2005 CHABLIS LES CLOS DCM: Full excellent year is better for Burgundy reds than whites. Bottle variation here too. One maderizing but other drinking on a beautiful aged mature plateau but lacks the energy vigour zip of unique best Grand Cru Chablis.
2020 CHABLIS LES CLOS MAISON JOSEPH DROUHIN-VAUDON: Deeper darker look yet balanced but seems “sweeter” in style than the others. Prefer 2020 DCM over this showing more structure and balance.
2014 CHABLIS LES CLOS DWF: That 2014 vintage is again sensational here. Fun to compare with the 2014 DCM. Similar young look. This has less nose but a fuller richer body but perhaps less elegant. Both great indeed for unlimited exciting future development turning into the best Chablis vintage ever! Patience required for top award.
2012 CHABLIS LES CLOS DOMAINE LAROCHE: Unusual odd skunk cabbage or cider apple juice nose. Strange, unattractive and outclassed here. Big fan of Michel Laroche & his wife Gwenael old Chablis but sold the Domaine Laroche in 2010. There are much better wines being produced by DL over the last 10 years.
2010 CHABLIS LES CLOS DWF: Younger colour than 2020 & 2012 but more yellow than 2014. Open complex true Les Clos bouquet impresses.

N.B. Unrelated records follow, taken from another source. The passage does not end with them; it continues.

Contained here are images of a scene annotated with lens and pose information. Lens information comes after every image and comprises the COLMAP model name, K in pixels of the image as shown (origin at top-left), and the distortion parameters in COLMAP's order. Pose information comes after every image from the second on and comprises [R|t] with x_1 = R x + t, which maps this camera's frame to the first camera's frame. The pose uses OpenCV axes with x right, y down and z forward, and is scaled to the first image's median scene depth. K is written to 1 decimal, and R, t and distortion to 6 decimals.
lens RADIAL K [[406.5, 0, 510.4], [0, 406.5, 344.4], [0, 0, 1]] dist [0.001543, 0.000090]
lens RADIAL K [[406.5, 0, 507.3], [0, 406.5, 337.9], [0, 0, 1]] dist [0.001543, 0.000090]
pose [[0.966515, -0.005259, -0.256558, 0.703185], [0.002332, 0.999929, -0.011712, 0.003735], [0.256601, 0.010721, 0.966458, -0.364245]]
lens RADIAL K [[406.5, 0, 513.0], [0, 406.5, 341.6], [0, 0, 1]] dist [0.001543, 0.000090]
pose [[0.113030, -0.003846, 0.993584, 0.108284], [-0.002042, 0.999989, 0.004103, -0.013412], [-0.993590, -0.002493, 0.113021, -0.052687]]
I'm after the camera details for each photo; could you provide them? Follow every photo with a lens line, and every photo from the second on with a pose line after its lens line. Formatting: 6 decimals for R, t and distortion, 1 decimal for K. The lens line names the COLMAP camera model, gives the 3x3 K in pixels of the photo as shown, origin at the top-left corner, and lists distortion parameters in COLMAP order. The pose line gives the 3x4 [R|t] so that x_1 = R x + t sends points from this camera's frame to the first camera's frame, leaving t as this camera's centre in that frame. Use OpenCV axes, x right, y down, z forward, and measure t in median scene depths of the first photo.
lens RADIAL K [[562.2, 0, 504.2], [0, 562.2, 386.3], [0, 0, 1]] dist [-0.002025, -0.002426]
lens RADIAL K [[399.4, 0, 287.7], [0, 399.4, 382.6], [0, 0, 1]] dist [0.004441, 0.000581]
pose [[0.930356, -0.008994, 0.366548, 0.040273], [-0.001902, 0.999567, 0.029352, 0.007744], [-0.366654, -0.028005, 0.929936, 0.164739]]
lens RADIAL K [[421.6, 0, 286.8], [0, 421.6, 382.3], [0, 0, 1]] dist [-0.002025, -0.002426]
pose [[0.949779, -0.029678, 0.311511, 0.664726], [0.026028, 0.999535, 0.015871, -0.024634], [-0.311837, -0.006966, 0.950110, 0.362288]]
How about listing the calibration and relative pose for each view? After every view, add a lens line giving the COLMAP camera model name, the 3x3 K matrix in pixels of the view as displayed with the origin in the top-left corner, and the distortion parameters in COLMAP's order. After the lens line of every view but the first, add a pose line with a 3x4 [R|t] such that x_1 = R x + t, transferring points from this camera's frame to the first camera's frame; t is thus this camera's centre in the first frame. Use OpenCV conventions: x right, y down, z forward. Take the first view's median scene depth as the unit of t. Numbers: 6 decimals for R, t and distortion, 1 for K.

Intense perfection. These two bottles of the reduced crop 2010 have really developed and reached a higher level than 2 years ago now at 15 years of age while 2014 is still more closed in and slowly advancing. This was a deserving group favourite for tonight. Delicious.
2015 CHABLIS LES CLOS DCM: Hail storm September 1st complicated the harvest. Always enjoy this wine as it is so full, rich and ready. Super bottle on July 31 with fresh Alaska Sockeye Salmon steak was a marvellous matching. Way better than 2016. Not the steely acidity of 2014 or liveliness of 2017 but should hold on this wonderful high plateau for some time. Enjoy.
2012 CHABLIS LES CLOS DCM: Late flowering and dry Summer with harvest rains. Good structure. Your scribe has been drinking 2012 up over the past two years with pleasure but not in the same class of 2014 or 2010.
2010 CHABLIS LES CLOS DCM: Another beauty having the advantage of vintage age over the other younger ones. Shows off the well situated prized site of stones + white clay (very little marl) with dense Kimmeridgian limestone. Close in quality to the wonderful DWF and both capture that special Les Clos mineral terroir combining power with acidity balance. Only in Chablis! My two fav vintages of 2014 & 2010 shine brightly yet again! What a treat.